The Global Burden of Disease 2020 Health Financing Collaborator Network tracked the annual spending on health globally. In this study the team estimated the total domestic health spending from 1990 to 2050 and the development assistance for COVID-19 in 2020 for 204 countries. Four key aspects of funding were analysed: government spending, out-of-pocket private spending, prepaid private spending and development assistance. They estimate that the global health spending was around $8·8 trillion (or $1132 per person) in 2019 and this varied depending upon the income-group of the countries. The spending is estimated to rise by 2050 and remain unequally distributed. They also estimated that the development assistance for health for COVID-19 increased by more than 30% in 2020.

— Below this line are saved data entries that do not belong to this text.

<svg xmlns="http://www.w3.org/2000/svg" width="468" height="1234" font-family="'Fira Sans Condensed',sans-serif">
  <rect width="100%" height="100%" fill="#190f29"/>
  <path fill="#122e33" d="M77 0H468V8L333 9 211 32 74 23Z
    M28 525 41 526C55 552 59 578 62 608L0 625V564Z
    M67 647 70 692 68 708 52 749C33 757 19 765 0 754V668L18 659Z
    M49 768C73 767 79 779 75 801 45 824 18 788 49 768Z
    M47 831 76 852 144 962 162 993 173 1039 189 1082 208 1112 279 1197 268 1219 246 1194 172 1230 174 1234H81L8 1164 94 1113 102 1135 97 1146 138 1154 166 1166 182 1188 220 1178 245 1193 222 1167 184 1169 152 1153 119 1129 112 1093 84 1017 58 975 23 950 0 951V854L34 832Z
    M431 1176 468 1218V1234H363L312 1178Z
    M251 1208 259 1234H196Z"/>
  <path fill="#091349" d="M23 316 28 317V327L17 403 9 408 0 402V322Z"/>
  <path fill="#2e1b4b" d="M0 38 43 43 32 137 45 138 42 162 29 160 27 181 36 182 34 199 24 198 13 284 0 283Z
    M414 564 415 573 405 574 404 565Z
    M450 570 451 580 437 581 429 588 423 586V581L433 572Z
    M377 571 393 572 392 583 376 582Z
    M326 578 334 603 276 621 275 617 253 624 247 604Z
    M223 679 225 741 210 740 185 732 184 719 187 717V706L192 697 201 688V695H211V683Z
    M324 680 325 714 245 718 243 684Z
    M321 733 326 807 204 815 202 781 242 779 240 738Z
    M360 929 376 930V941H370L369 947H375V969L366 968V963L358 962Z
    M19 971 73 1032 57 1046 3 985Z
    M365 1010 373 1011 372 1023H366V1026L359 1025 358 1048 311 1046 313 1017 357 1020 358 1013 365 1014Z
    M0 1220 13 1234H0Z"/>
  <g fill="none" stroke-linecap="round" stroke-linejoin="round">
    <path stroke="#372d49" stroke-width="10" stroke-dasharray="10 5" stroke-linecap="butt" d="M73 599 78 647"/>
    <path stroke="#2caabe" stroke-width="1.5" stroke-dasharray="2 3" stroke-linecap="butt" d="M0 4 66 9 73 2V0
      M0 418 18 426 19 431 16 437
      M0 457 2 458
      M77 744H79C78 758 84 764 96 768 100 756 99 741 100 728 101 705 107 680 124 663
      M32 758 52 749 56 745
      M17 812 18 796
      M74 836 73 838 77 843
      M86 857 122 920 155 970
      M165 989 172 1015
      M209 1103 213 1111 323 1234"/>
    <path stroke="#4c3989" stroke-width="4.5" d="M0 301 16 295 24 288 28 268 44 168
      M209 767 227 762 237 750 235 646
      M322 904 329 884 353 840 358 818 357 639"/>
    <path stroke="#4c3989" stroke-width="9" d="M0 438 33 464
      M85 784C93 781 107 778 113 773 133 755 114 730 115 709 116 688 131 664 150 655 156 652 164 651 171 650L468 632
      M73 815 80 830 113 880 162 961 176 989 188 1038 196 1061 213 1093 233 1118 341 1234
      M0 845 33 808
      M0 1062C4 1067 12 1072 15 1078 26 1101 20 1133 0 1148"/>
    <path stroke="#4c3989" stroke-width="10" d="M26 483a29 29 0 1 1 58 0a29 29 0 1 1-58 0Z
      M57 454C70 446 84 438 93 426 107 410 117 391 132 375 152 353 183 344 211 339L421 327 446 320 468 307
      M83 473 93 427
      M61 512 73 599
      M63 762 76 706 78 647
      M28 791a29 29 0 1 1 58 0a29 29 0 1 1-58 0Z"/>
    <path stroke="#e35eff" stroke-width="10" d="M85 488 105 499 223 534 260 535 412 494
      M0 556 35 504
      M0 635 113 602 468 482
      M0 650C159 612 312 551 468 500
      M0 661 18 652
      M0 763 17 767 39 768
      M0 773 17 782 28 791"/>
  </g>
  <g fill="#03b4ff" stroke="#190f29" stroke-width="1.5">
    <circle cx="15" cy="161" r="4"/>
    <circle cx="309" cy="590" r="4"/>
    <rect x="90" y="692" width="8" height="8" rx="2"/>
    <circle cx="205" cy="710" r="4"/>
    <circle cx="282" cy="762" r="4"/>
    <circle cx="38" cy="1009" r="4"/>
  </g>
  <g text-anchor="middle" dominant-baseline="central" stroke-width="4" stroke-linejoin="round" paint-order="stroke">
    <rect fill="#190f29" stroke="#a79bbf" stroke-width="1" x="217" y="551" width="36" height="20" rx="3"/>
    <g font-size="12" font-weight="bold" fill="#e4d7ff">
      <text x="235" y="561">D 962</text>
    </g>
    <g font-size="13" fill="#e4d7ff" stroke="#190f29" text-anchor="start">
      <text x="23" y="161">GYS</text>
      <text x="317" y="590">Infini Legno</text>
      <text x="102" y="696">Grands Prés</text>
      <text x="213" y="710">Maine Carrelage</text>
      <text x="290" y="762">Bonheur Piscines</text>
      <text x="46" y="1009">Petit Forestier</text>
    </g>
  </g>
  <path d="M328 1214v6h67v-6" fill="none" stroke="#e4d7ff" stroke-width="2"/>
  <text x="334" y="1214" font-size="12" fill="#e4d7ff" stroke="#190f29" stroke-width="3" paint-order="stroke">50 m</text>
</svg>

Agrawal et al. analysed data from the Early Pandemic Evaluation and Enhanced Surveillance of COVID-19 (EAVE II) national surveillance platform, containing data on 5.4 million people in Scotland – 99% of the entire Scottish population. They aimed to find out how many people experienced hospitalisation or death from COVID-19 after being vaccinated, and to characterise these people. They showed that these outcomes were uncommon in vaccinated populations, therefore supporting the effectiveness of the vaccination rollout in the context of high infection rates. Moreover, they showed that factors known to increase risk of more severe COVID-19 outcomes in unvaccinated populations, such as older age, lower socioeconomic status and comorbidities, were also associated with worse outcomes following vaccination.

The committee scored the financing paper high on team science and scale as it brings together several researchers from across the globe analysing health spending of 204 countries. Similarly, the vaccination paper also scored highly on scale due to the almost-complete coverage of the Scottish population. The committee also highlights the high potential impact of the financing analysis as it contextualises the disparity in health spending, which might be due to different reasons. The EC committee thought it is essential to highlight the message from this study that health inequalities are likely to persist in the future and global pandemic preparedness is essential. The paper by Agrawal et al. also scored highly on impact due to the importance of insights into COVID-19 events in vaccinated populations, and the potential for this research to inform case management and vaccine policy.

Both of these distinct projects represent novel and important work towards understanding the impact of COVID-19 on individuals and health systems. Our Early Career Committee would like to congratulate and commend these teams for their contribution to HDR UK’s vision of uniting the UK’s health data to enable discoveries that improve people’s lives.